Il y avait, en 1842, une ruelle commençant au faubourg Saint-Martin et courant tortueusement, à travers une sorte de banlieue, vers l’angle de la rue de Ménilmontant: plus d’un kilomètre; la partie du boulevard qui s’ouvre maintenant pour laisser voir la blanche rotonde du cirque s’appelait alors La Galiote; c’était une succursale des barrières. À partir de ce point jusqu’à la place de la Bastille, le boulevard, bordé d’un seul côté par des échoppes, alignait, de l’autre, une étroite promenade humide, dominant la rue Amelot. Les messageries aquatiques et terrestres qui avaient baptisé La Galiote n’existaient plus, mais, par souvenir, l’entreprise des bateaux-poste de l’Ourcq avait là un petit bureau à la devanture duquel on voyait le portrait de L’Aigle de Meaux n° 2, traîné par un prodigieux attelage. Les maisons voisines étaient des guinguettes, et sur le terre-plein quelques baraques de saltimbanques s’élevaient.

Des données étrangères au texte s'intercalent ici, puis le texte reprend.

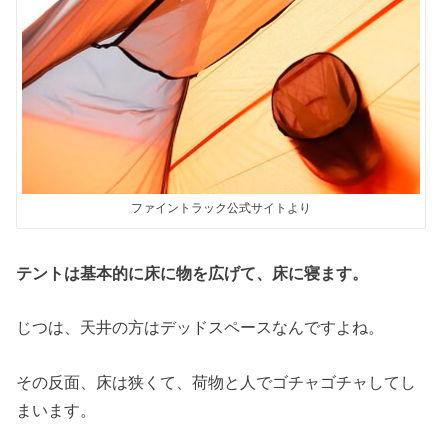
ファイントラック公式サイトより
テントは基本的に床に物を広げて、床に寝ます。
じつは、天井の方はデッドスペースなんですよね。
その反面、床は狭くて、荷物と人でゴチャゴチャしてし
まいます。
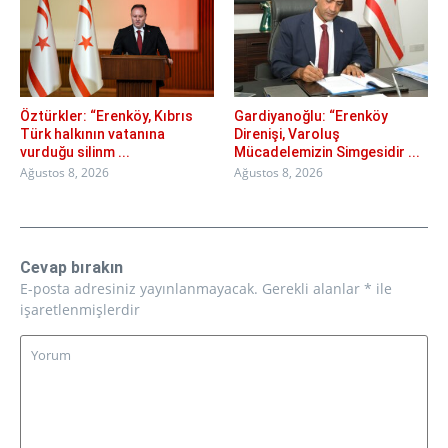
Öztürkler: “Erenköy, Kıbrıs
Gardiyanoğlu: “Erenköy
Türk halkının vatanına
Direnişi, Varoluş
vurduğu silinm ...
Mücadelemizin Simgesidir ...
Ağustos 8, 2026
Ağustos 8, 2026
Cevap bırakın
E-posta adresiniz yayınlanmayacak.
Gerekli alanlar
*
ile
işaretlenmişlerdir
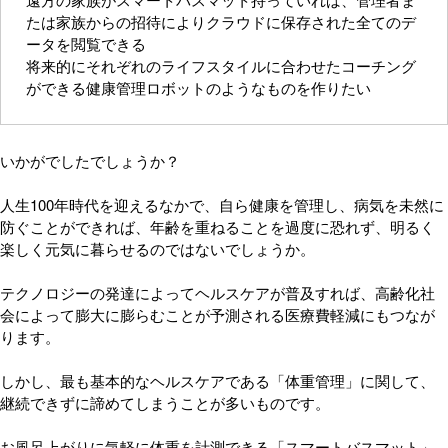
たは家族からの招待によりクラウドに保存された全てのデ
ータを閲覧できる
将来的にそれぞれのライフスタイルに合わせたコーチング
ができる健康管理ロボットのようなものを作りたい
いかがでしたでしょうか？
人生100年時代を迎えるなかで、自ら健康を管理し、病気を未然に
防ぐことができれば、年齢を重ねることを過度に恐れず、明るく
楽しく元気に暮らせるのではないでしょうか。
テクノロジーの発達によってヘルスケアが普及すれば、高齢化社
会によって膨大に膨らむことが予測される医療費軽減にもつなが
ります。
しかし、最も基本的なヘルスケアである「体重管理」に関して、
継続できずに諦めてしまうことが多いものです。
お風呂上がりに気軽に体重を計測できる「スマートバスマット」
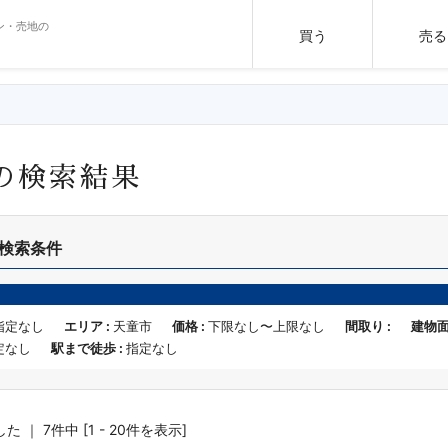
ン・売地の
買う
売る
の検索結果
検索条件
指定なし
エリア :
天童市
価格 :
下限なし〜上限なし
間取り :
建物面
定なし
駅まで徒歩 :
指定なし
｜ 7件中 [1 - 20件を表示]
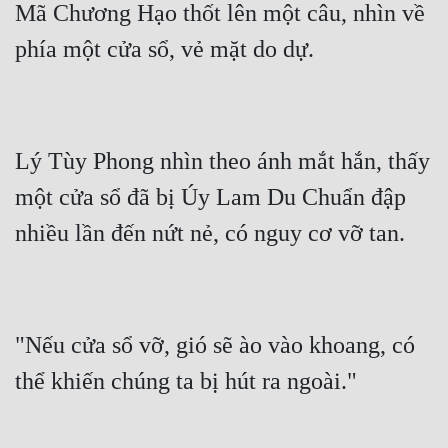
Mã Chương Hạo thốt lên một câu, nhìn về 
Lý Tùy Phong nhìn theo ánh mắt hắn, thấy 
một cửa sổ đã bị Úy Lam Du Chuẩn đập 
"Nếu cửa sổ vỡ, gió sẽ ào vào khoang, có 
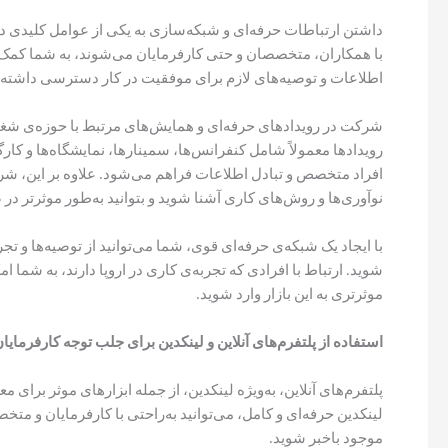
داشتن ارتباطات حرفه‌ای و شبکه‌سازی به یکی از عوامل کلیدی د
با همکاران، متخصصان و حتی کارفرمایان می‌شوند، به شما کمک می
اطلاعات و توصیه‌های لازم برای موفقیت در کار دسترسی داشته 
شرکت در رویدادهای حرفه‌ای و همایش‌های مرتبط با حوزه‌ی شغل
رویدادها معمولاً شامل کنفرانس‌ها، سمینارها، نمایشگاه‌ها و کا
افراد متخصص و تبادل اطلاعات فراهم می‌شود. علاوه بر این، شرکت
نوآوری‌ها و روش‌های کاری آشنا شوید و بتوانید به‌طور موثرتر در
با ایجاد یک شبکه‌ی حرفه‌ای قوی، شما می‌توانید از توصیه‌ها و ت
شوید. ارتباط با افرادی که تجربه‌ی کاری در اروپا دارند، به شما ام
موثرتری به این بازار وارد شوید.
استفاده از پلتفرم‌های آنلاین و لینکدین برای جلب توجه کارفرمایا
پلتفرم‌های آنلاین، به‌ویژه لینکدین، از جمله ابزارهای موثر برای 
لینکدین حرفه‌ای و کامل، می‌توانید به‌راحتی با کارفرمایان و م
موجود باخبر شوید.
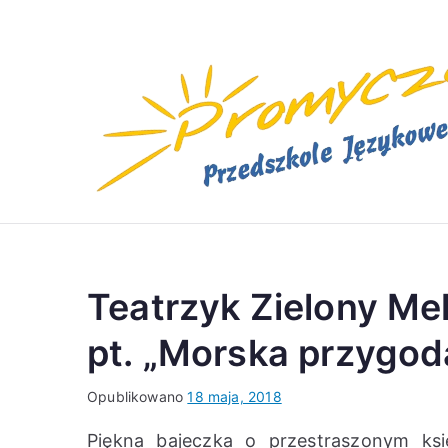
Przejdź
do
treści
Teatrzyk Zielony Mel
pt. „Morska przygod
Opublikowano
18 maja, 2018
Piękna bajeczka o przestraszonym ksi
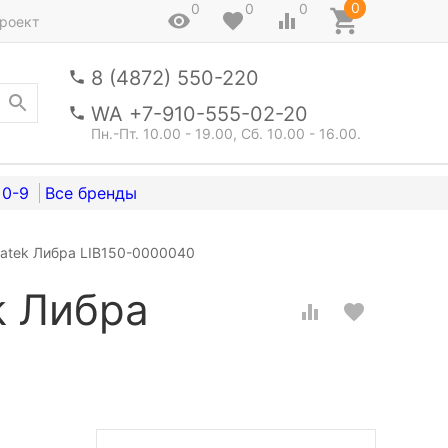
0
0
0
0
роект
8 (4872) 550-220
WA +7-910-555-02-20
Пн.-Пт. 10.00 - 19.00, Сб. 10.00 - 16.00.
0-9
uatek Либра LIB150-0000040
k Либра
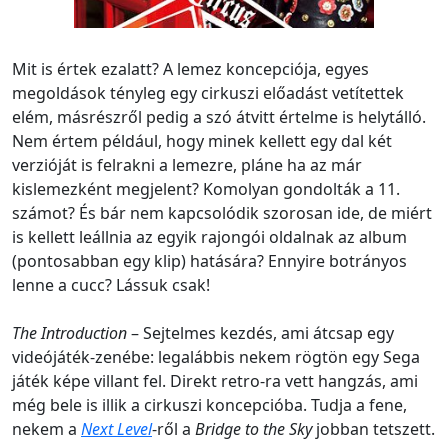
Mit is értek ezalatt? A lemez koncepciója, egyes
megoldások tényleg egy cirkuszi előadást vetítettek
elém, másrészről pedig a szó átvitt értelme is helytálló.
Nem értem például, hogy minek kellett egy dal két
verzióját is felrakni a lemezre, pláne ha az már
kislemezként megjelent? Komolyan gondolták a 11.
számot? És bár nem kapcsolódik szorosan ide, de miért
is kellett leállnia az egyik rajongói oldalnak az album
(pontosabban egy klip) hatására? Ennyire botrányos
lenne a cucc? Lássuk csak!
The Introduction
– Sejtelmes kezdés, ami átcsap egy
videójáték-zenébe: legalábbis nekem rögtön egy Sega
játék képe villant fel. Direkt retro-ra vett hangzás, ami
még bele is illik a cirkuszi koncepcióba. Tudja a fene,
nekem a
Next Level
-ről a
Bridge to the Sky
jobban tetszett.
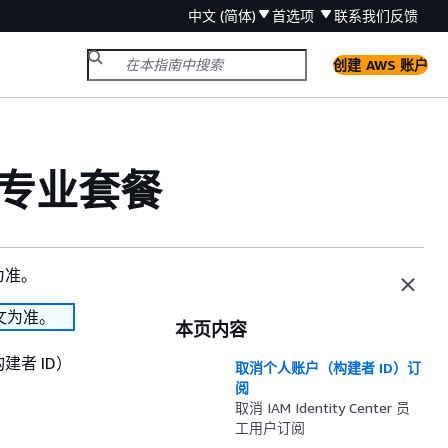
中文 (简体)
首选项
联系我们
反馈
创建 AWS 账户
版专业套餐
为准。
文为准。
本页内容
者 ID）
取消个人账户（构建者 ID）订
阅
取消 IAM Identity Center 员
工用户订阅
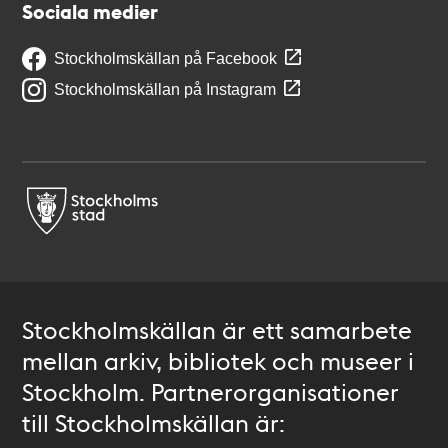
Sociala medier
Stockholmskällan på Facebook
Stockholmskällan på Instagram
Stockholmskällan är ett samarbete
mellan arkiv, bibliotek och museer i
Stockholm. Partnerorganisationer
till Stockholmskällan är:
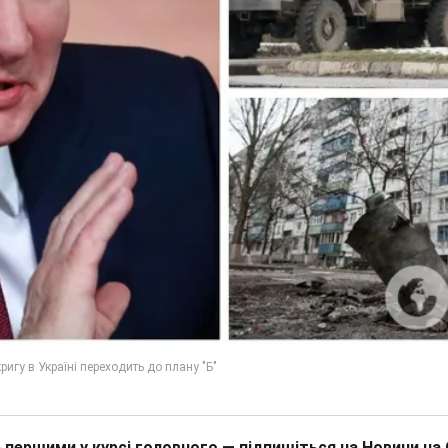
 першими у курсі головного — підпишіться на Новини на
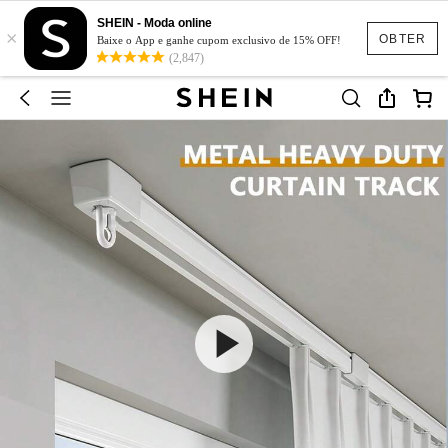
SHEIN - Moda online
×
OBTER
Baixe o App e ganhe cupom exclusivo de 15% OFF!
(2,847)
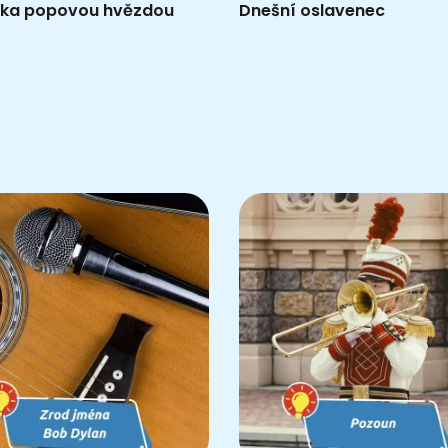
sáka popovou hvězdou
Dnešní oslavenec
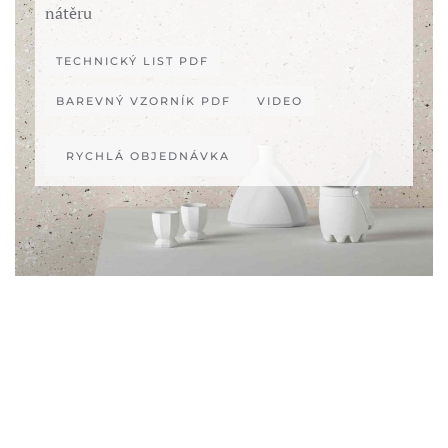
nátěru
TECHNICKÝ LIST PDF
BAREVNÝ VZORNÍK PDF
VIDEO
RYCHLÁ OBJEDNÁVKA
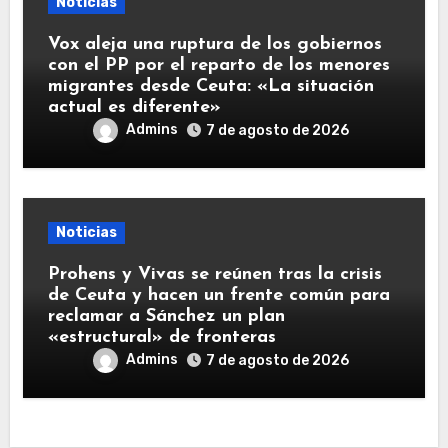
Noticias
Vox aleja una ruptura de los gobiernos
con el PP por el reparto de los menores
migrantes desde Ceuta: «La situación
actual es diferente»
Admins
7 de agosto de 2026
Noticias
Prohens y Vivas se reúnen tras la crisis
de Ceuta y hacen un frente común para
reclamar a Sánchez un plan
«estructural» de fronteras
Admins
7 de agosto de 2026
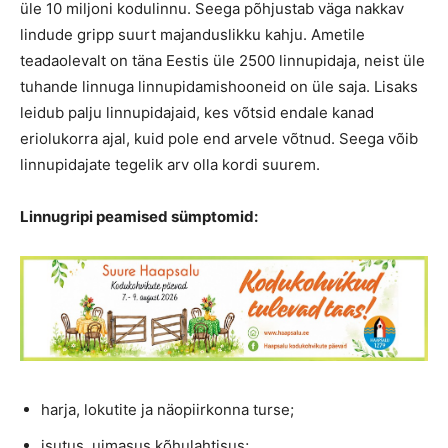
üle 10 miljoni kodulinnu. Seega põhjustab väga nakkav
lindude gripp suurt majanduslikku kahju. Ametile
teadaolevalt on täna Eestis üle 2500 linnupidaja, neist üle
tuhande linnuga linnupidamishooneid on üle saja. Lisaks
leidub palju linnupidajaid, kes võtsid endale kanad
eriolukorra ajal, kuid pole end arvele võtnud. Seega võib
linnupidajate tegelik arv olla kordi suurem.
Linnugripi peamised sümptomid:
harja, lokutite ja näopiirkonna turse;
isutus, uimasus kõhulahtisus;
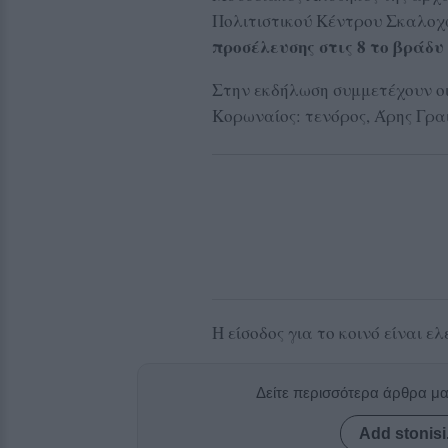
Πολιτιστικού Κέντρου Σκαλοχ
προσέλευσης στις 8 το βράδυ
Στην εκδήλωση συμμετέχουν ο
Κορωναίος: τενόρος, Άρης Γραι
Η είσοδος για το κοινό είναι ελ
Δείτε περισσότερα άρθρα μ
Add stonisi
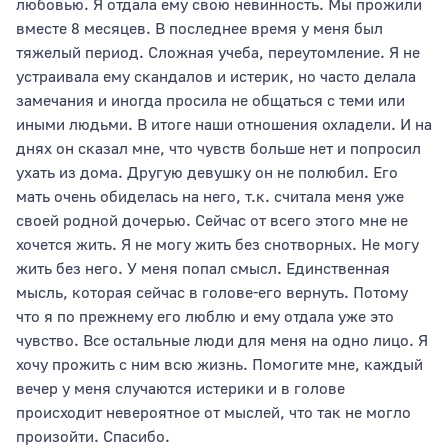
любовью. Я отдала ему свою невинность. Мы прожили
вместе 8 месяцев. В последнее время у меня был
тяжелый период. Сложная учеба, переутомление. Я не
устраивала ему скандалов и истерик, но часто делала
замечания и иногда просила не общаться с теми или
иными людьми. В итоге наши отношения охладели. И на
днях он сказал мне, что чувств больше нет и попросил
ухать из дома. Другую девушку он не полюбил. Его
мать очень обиделась на него, т.к. считала меня уже
своей родной дочерью. Сейчас от всего этого мне не
хочется жить. Я не могу жить без снотворных. Не могу
жить без него. У меня попал смысл. Единственная
мысль, которая сейчас в голове-его вернуть. Потому
что я по прежнему его люблю и ему отдала уже это
чувство. Все остальные люди для меня на одно лицо. Я
хочу прожить с ним всю жизнь. Помогите мне, каждый
вечер у меня случаются истерики и в голове
происходит невероятное от мыслей, что так не могло
произойти. Спасибо.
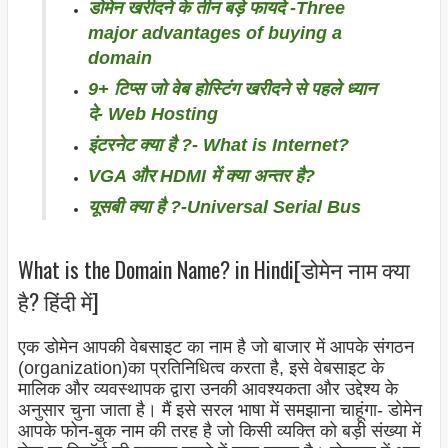
डोमेन खरीदने के तीन बड़े फायदे -Three
major advantages of buying a
domain
9+ टिप्स जो वेब होस्टिंग खरीदने से पहले ध्यान
दे- Web Hosting
इंटरनेट क्या है ?- What is Internet?
VGA और HDMI में क्या अन्तर है?
यूसबी क्या है ?-Universal Serial Bus
What is the Domain Name? in Hindi[डोमेन नाम क्या
है? हिंदी में]
एक डोमेन आपकी वेबसाइट का नाम है जो बाजार में आपके संगठन
(organization)का प्रतिनिधित्व करता है, इसे वेबसाइट के
मालिक और व्यवस्थापक द्वारा उनकी आवश्यकता और उद्देश्य के
अनुसार चुना जाता है। मैं इसे सरल भाषा में समझाना चाहूंगा- डोमेन
आपके फोन-बुक नाम की तरह है जो किसी व्यक्ति को बड़ी संख्या में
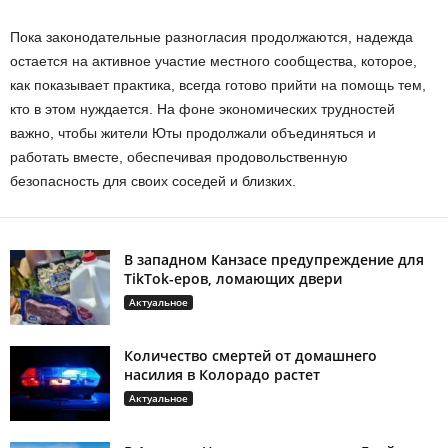
Пока законодательные разногласия продолжаются, надежда
остается на активное участие местного сообщества, которое,
как показывает практика, всегда готово прийти на помощь тем,
кто в этом нуждается. На фоне экономических трудностей
важно, чтобы жители Юты продолжали объединяться и
работать вместе, обеспечивая продовольственную
безопасность для своих соседей и близких.
В западном Канзасе предупреждение для
TikTok-еров, ломающих двери
Актуальное
Количество смертей от домашнего
насилия в Колорадо растет
Актуальное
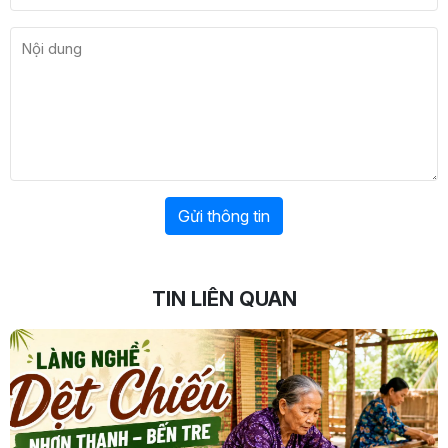
Gửi thông tin
TIN LIÊN QUAN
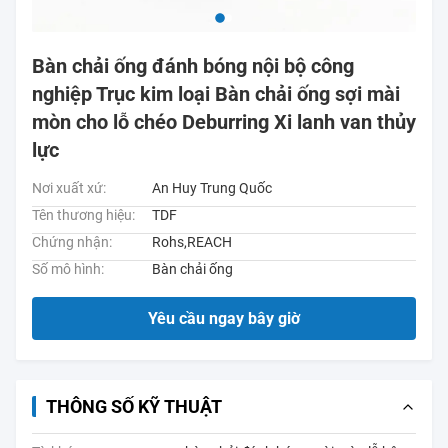
Bàn chải ống đánh bóng nội bộ công
nghiệp Trục kim loại Bàn chải ống sợi mài
mòn cho lỗ chéo Deburring Xi lanh van thủy
lực
Nơi xuất xứ:
An Huy Trung Quốc
Tên thương hiệu:
TDF
Chứng nhận:
Rohs,REACH
Số mô hình:
Bàn chải ống
Yêu cầu ngay bây giờ
THÔNG SỐ KỸ THUẬT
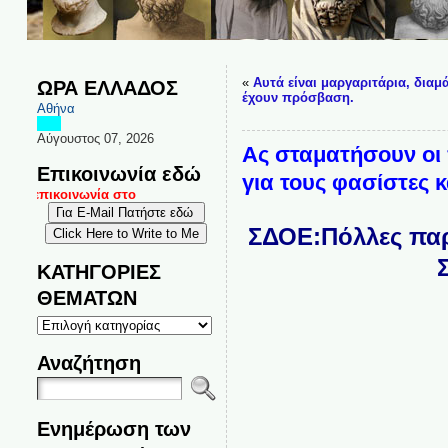
«
Αυτά είναι μαργαριτάρια, διαμ
ΩΡΑ ΕΛΛΑΔΟΣ
έχουν πρόσβαση.
Αθήνα
Αύγουστος 07, 2026
Ας σταματήσουν οι 
Επικοινωνία εδώ
για τους φασίστες
αι επικοινωνία στο
ΣΔΟΕ:Πόλλες παρ
ΚΑΤΗΓΟΡΙΕΣ
ΘΕΜΑΤΩΝ
ΚΑΤΗΓΟΡΙΕΣ
ΘΕΜΑΤΩΝ
Αναζήτηση
Ενημέρωση των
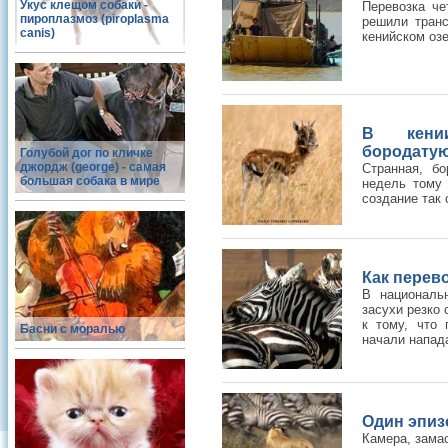
Укус клещом собаки -
Перевозка че
пироплазмоз (piroplasma
решили транс
canis)
кенийском озе
В кении
бородатую
Голубой дог по кличке
джордж (george) - самая
Странная, бо
большая собака в мире
недель тому 
создание так 
Как перев
В националь
засухи резко 
к тому, что 
Басни с моралью
начали напада
Один эпиз
Камера, зама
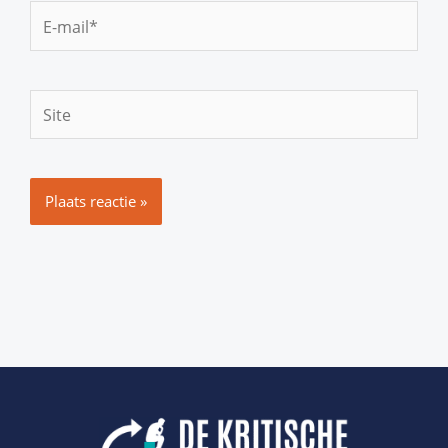
E-
mail*
Site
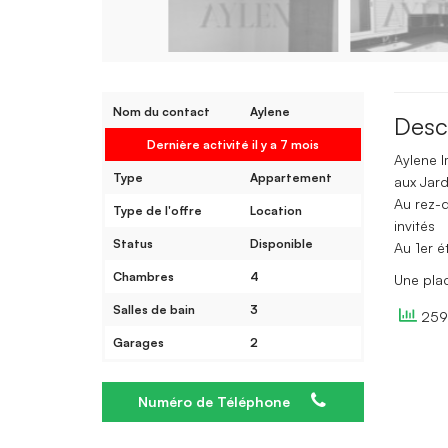
Nom du contact
Aylene
Desc
Dernière activité il y a 7 mois
Aylene I
Type
Appartement
aux Jar
Au rez-d
Type de l'offre
Location
invités
Status
Disponible
Au 1er é
Chambres
4
Une pla
Salles de bain
3
259 
Garages
2
Numéro de Téléphone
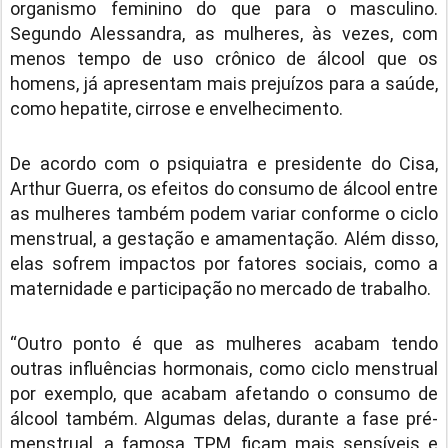
organismo feminino do que para o masculino.
Segundo Alessandra, as mulheres, às vezes, com
menos tempo de uso crônico de álcool que os
homens, já apresentam mais prejuízos para a saúde,
como hepatite, cirrose e envelhecimento.
De acordo com o psiquiatra e presidente do Cisa,
Arthur Guerra, os efeitos do consumo de álcool entre
as mulheres também podem variar conforme o ciclo
menstrual, a gestação e amamentação. Além disso,
elas sofrem impactos por fatores sociais, como a
maternidade e participação no mercado de trabalho.
“Outro ponto é que as mulheres acabam tendo
outras influências hormonais, como ciclo menstrual
por exemplo, que acabam afetando o consumo de
álcool também. Algumas delas, durante a fase pré-
menstrual, a famosa TPM, ficam mais sensíveis e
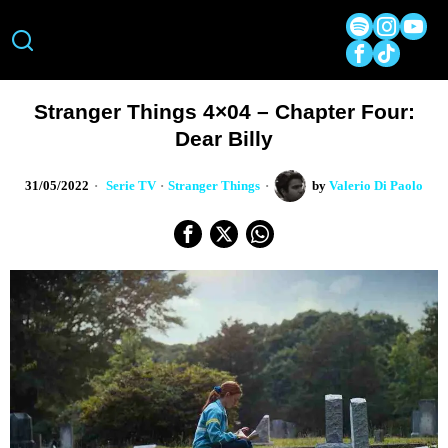
Stranger Things 4×04 – Chapter Four:
Dear Billy
31/05/2022
Serie TV
·
Stranger Things
by
Valerio Di Paolo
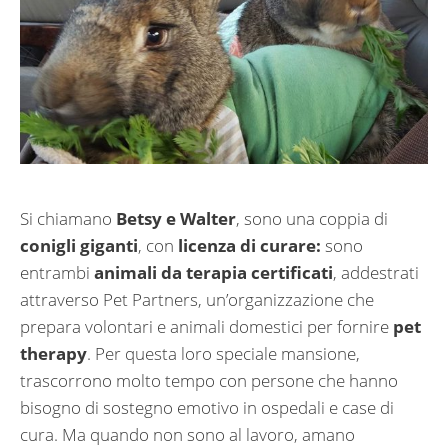
Si chiamano
Betsy e Walter
, sono una coppia di
conigli giganti
, con
licenza di curare:
sono
entrambi
animali da terapia certificati
, addestrati
attraverso Pet Partners, un’organizzazione che
prepara volontari e animali domestici per fornire
pet
therapy
. Per questa loro speciale mansione,
trascorrono molto tempo con persone che hanno
bisogno di sostegno emotivo in ospedali e case di
cura. Ma quando non sono al lavoro, amano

À la place même où est l’entrée du cirque, et derrière les bâtiments de La Galiote, était l’embouchure étranglée de cette ruelle qui rejoignait, après d’innombrables détours, la rue du Faubourg-Saint-Martin. Cette ruelle avait mauvaise réputation; on la nommait dans le quartier: le chemin des Amoureux.
L’entrée sombre et masquée par une porte de chantier sans battants avait, la nuit, une lanterne jaunâtre où se lisait l’enseigne du café-estaminet de L’Épi-Scié avec cette mention, tracée en caractères provocants: On joue la poule. Au-dessus de la lanterne, on pouvait admirer, le jour, un tableau qui, ajoutant le rébus au calembour, montrait un gigantesque épi scié par une faucille colossale et rectifiait ainsi l’orthographe de la chose: au café-estaminet de L’Épicier.
Sur une longueur de cinquante à soixante pas, la ruelle, fangeuse et bordée de masures impossibles, s’enfonçait parallèlement à la rue de Ménilmontant. Elle rencontrait là le café-estaminet, monument d’une entière laideur, mais assez considérable et qui avait dû être usine autrefois. La ruelle le contournait et, lui servant deux fois d’avenue, au midi et à l’ouest, poursuivait sa course, perpendiculaire à elle-même, vers la rue de Crussol. Elle coupait la rue de Crussol, puis le passage des Deux-Boules, et s’engageait entre les chantiers occupant l’emplacement de l’ancien prieuré de Malte. Un instant, elle s’appelait ici la rue du Haut-Moulin, puis, côtoyant le premier cirque, bâti par les frères Franconi, faubourg du Temple, n° 16, elle franchissait cette grande voie pour entrer dans un passage borgne, non loin du restaurant Passoir.